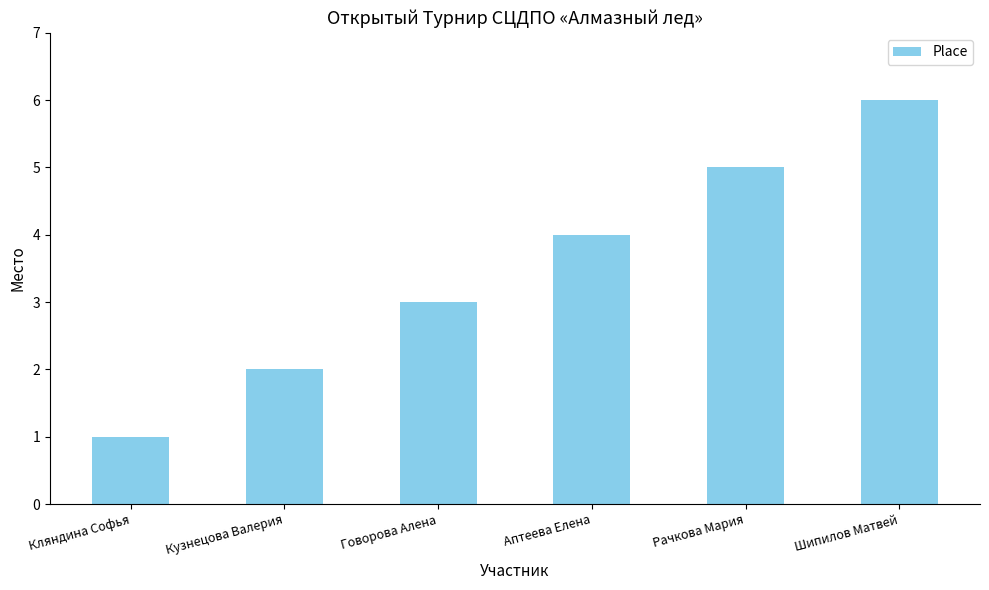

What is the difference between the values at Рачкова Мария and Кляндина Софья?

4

---

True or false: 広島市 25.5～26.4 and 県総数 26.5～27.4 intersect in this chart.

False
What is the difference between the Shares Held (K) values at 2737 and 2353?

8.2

---

▶ **Work order**
Pull out each line above that contains the word "What" and copy it in full.

▶ **Result of the task**
What is the difference between the values at Рачкова Мария and Кляндина Софья?
What is the difference between the Shares Held (K) values at 2737 and 2353?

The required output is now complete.